[Pixel coordinate listings]
┌──

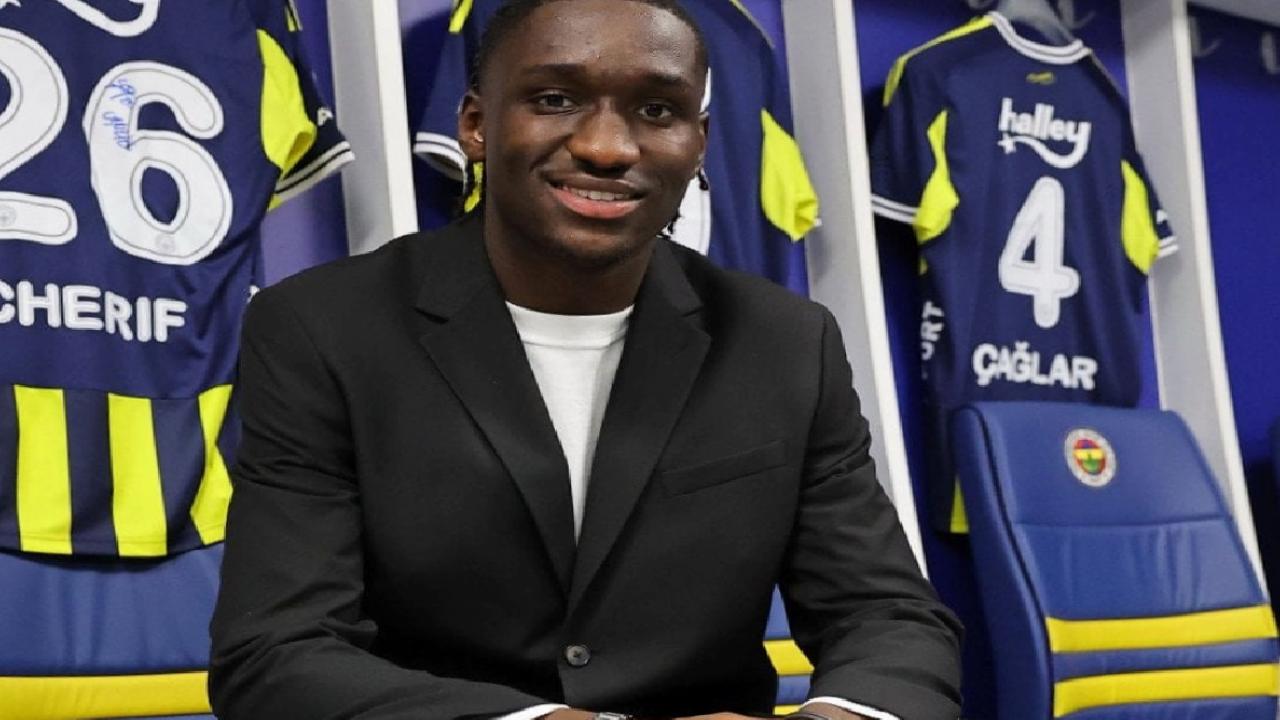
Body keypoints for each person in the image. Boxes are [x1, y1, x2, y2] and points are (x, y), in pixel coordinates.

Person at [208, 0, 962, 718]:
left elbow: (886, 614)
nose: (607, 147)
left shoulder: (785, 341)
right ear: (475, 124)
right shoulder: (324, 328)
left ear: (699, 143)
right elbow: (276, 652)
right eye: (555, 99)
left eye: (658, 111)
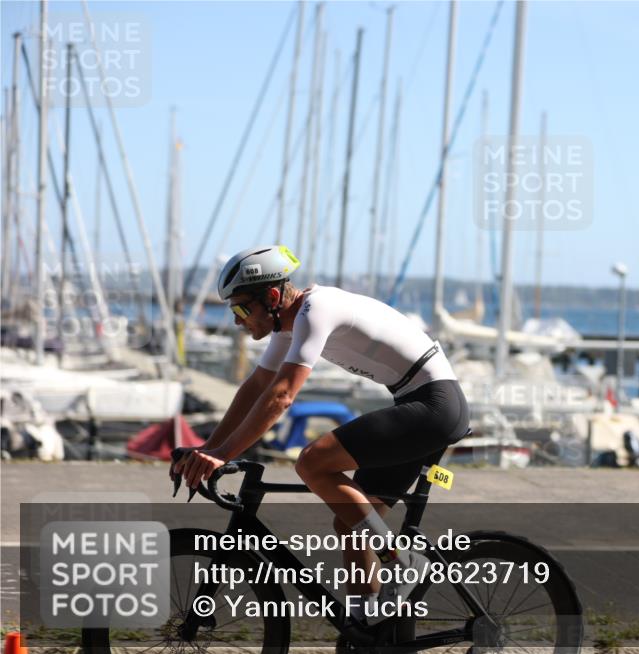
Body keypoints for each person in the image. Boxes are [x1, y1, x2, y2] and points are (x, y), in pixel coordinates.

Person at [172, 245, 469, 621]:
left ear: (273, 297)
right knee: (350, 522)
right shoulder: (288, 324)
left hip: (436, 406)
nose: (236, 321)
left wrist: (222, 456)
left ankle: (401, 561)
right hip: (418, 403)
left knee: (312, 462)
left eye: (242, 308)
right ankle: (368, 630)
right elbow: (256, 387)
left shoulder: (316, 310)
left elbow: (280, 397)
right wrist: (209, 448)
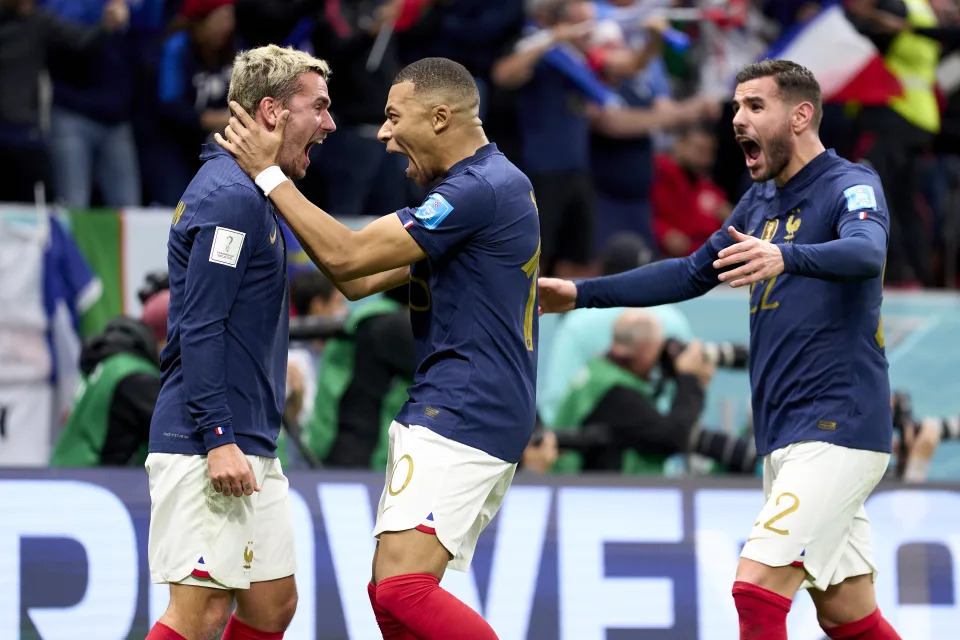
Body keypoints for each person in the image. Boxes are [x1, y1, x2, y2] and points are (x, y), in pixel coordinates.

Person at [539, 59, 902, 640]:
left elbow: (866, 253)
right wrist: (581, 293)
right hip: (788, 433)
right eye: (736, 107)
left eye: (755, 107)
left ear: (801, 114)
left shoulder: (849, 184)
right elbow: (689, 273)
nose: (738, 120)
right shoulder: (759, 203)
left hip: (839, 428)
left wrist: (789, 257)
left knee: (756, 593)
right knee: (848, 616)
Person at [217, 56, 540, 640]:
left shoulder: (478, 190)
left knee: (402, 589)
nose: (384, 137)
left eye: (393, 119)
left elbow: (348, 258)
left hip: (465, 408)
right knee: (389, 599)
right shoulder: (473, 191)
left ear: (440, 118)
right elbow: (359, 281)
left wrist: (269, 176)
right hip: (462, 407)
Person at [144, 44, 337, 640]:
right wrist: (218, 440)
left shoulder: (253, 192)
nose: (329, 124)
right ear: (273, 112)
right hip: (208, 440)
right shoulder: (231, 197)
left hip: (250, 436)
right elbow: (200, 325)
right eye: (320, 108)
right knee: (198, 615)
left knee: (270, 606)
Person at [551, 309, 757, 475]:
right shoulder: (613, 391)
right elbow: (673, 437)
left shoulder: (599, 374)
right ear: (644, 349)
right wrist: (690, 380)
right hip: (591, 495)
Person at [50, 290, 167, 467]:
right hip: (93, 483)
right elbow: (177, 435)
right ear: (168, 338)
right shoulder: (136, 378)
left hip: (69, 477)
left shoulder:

└──

■ WHAT THE TASK REQUIRES ■
Repeat, exactly as they stand, the line that contains "right elbow: (200, 325)" and all the lines after it in the data above.

■ RESULT OF THE EXERCISE ■
right elbow: (200, 325)
right eye: (320, 108)
right knee: (198, 615)
left knee: (270, 606)
Person at [551, 309, 757, 475]:
right shoulder: (613, 391)
right elbow: (673, 437)
left shoulder: (599, 374)
right ear: (644, 349)
right wrist: (690, 380)
right hip: (591, 495)
Person at [50, 290, 167, 467]:
right hip: (93, 483)
right elbow: (177, 435)
right ear: (168, 338)
right shoulder: (136, 378)
left hip: (69, 477)
left shoulder:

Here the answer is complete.